Aku terdiam, ya terdiam tidak dapat mengatakan apapun, diary-nya siapa yang tahu isinya kecuali Illahi dan dirinya sendiri. Aku mengikuti kemanapun ia melangkah, perasaan sedih kini sudah muncul di diriku, aku tidak ingin kehilangan Elya, ucapku dalam hari berulang-ulang. Aku tidak ingin mengulangi perasaan menunggu, seperti aku menunggu Aerish.
Kami menghabiskan banyak waktu di kawah tersebut, kabut datang silih berganti, tipis dan tebal, bahkan MMC 512 MB yang kubawa saja sudah hampir penuh oleh foto kami bertiga. Hari semakin sore, dan dingin mulai menyerang, Nadine meminta kunci mobilku, padahal ia mengenakan sweater, tetapi ia tidak kuat dengan dinginnya sore itu, ia pun bergegas menuju mobilku dan meninggalkan kami berdua di kawah tersebut.
Suasana semakin sore semakin sepi, bau sulfur makin tercium pekat ke hidung kami, sesekali aku bereaksi dengan batuk. Ya aku sangat alergi dengan dingin dan juga bau asam ini. Tetapi kulihat Cauthelia masih ingin berada di sana, kami berjalan menjauhi jalan akses utama dan duduk di bebatuan saat jam di tangan kananku menunjukkan pukul 1520.
“Kak,” ujar gadis itu, tubuh kami mulai tertutupi kabut yang sangat tebal pada sore itu, “janji yah sama Dede, kalo kita ketemu lagi, nikahin Dede,” ujar gadis itu, aku memandangnya dan menggenggam tangannya.
“Kakak janji sayang, kalau kita dipertemukan lagi, sehabis lulus Kuliah Kakak langsung nikahin Dede,” ujarku pasti, gadis itu tersenyum sangat manis.
“Janji yah Kak,” pinta gadis itu pelan.
“Kalau perlu kita ke notaris buat bikin surat perjanjian,” ujarku pasti, aku lalu memandangnya.
“Terus kenapa Kakak mau nikahi Dede, sebutin alasannya?” tanya gadis itu lalu menyandarkan kepalanya di pundakku.
“Gak ada alasan,” ujarku pelan, ia terdiam seakan mengerti, ia menggenggam tanganku dan memilin-milin jariku, saat itu ia memandangku dan mencium pipiku dengan hangat.
“Sama kayak Dede, gak ada alasan,” ujarnya pelan di telingaku.
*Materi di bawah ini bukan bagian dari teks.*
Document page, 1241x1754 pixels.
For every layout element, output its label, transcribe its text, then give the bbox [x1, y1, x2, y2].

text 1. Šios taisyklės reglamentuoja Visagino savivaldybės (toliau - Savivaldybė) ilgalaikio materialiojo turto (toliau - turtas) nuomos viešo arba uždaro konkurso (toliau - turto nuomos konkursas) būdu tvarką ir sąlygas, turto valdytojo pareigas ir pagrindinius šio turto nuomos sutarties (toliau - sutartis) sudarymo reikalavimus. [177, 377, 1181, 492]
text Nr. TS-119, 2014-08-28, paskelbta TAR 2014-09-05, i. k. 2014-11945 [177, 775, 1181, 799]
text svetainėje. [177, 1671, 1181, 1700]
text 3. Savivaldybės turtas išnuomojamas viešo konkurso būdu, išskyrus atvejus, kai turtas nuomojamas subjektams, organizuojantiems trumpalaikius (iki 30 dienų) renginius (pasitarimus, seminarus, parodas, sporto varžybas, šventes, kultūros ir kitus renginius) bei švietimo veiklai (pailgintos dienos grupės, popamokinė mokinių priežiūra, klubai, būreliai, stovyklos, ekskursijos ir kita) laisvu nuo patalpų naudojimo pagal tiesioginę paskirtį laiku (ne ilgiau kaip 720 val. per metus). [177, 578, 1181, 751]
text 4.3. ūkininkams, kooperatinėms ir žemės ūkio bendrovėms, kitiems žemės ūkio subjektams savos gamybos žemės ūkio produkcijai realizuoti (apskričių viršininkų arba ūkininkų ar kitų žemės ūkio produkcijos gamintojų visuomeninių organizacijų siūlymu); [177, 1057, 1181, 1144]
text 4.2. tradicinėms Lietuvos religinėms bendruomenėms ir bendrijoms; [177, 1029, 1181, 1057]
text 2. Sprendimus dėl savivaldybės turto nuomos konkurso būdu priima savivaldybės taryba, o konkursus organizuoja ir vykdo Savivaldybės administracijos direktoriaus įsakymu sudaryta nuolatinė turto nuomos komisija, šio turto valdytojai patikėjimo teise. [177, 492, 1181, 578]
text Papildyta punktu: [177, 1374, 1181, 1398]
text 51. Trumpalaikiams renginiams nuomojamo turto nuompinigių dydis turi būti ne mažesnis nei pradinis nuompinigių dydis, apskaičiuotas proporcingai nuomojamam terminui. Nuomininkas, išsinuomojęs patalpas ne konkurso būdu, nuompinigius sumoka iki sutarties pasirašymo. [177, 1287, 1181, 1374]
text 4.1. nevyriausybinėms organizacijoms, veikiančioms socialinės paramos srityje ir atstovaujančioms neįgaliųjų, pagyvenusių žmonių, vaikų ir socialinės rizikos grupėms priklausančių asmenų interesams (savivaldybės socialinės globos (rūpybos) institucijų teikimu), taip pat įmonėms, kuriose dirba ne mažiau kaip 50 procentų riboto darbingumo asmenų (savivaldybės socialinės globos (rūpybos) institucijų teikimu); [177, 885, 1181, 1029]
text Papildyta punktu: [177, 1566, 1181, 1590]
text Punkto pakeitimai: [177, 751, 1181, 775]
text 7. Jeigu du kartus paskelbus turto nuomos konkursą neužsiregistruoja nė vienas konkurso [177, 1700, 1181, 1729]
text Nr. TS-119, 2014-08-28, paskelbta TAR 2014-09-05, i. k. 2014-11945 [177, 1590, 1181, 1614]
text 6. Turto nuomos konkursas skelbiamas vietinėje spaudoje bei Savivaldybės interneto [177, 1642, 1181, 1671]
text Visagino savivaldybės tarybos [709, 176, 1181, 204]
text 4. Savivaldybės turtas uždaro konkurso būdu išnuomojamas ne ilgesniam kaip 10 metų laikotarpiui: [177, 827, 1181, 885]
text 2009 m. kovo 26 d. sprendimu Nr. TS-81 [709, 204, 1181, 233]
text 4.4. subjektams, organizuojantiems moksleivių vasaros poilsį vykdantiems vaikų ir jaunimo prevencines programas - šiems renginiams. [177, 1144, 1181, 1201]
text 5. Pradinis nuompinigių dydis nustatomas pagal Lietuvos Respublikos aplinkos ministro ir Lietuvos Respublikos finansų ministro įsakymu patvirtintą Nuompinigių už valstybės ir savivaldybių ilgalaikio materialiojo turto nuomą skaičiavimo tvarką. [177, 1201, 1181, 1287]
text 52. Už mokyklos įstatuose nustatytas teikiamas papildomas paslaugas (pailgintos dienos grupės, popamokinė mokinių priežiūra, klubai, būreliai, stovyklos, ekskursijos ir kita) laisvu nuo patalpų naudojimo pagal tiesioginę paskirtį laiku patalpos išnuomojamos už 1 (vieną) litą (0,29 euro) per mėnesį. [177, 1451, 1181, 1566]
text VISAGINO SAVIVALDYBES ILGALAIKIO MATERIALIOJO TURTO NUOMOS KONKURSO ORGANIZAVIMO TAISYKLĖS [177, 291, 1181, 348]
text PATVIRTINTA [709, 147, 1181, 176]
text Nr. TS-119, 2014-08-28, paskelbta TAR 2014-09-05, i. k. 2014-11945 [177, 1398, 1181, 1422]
“Kalo Kakak cinta Dede karena fisik, fisik akan memudar seiring umur, terus kalo Kakak cinta Dede karena Dede baik, pasti ada kalanya Dede gak baik,” ujarku pelan, “apapun Kakak selalu sayang dan cinta sama Dede, gak peduli apapun yang terjadi,” ujarku pelan.
“Itu udah cukup Kak,” ujar Cauthelia, “selama Dede pergi, janji sama Dede, jagain Kak Nadine,” ujarnya pasti, aku lalu terdiam seribu bahasa saat ia mengatakan hal itu.
“Mana bisa Dek,” ujarku tidak terima, dengan nada yang pelan.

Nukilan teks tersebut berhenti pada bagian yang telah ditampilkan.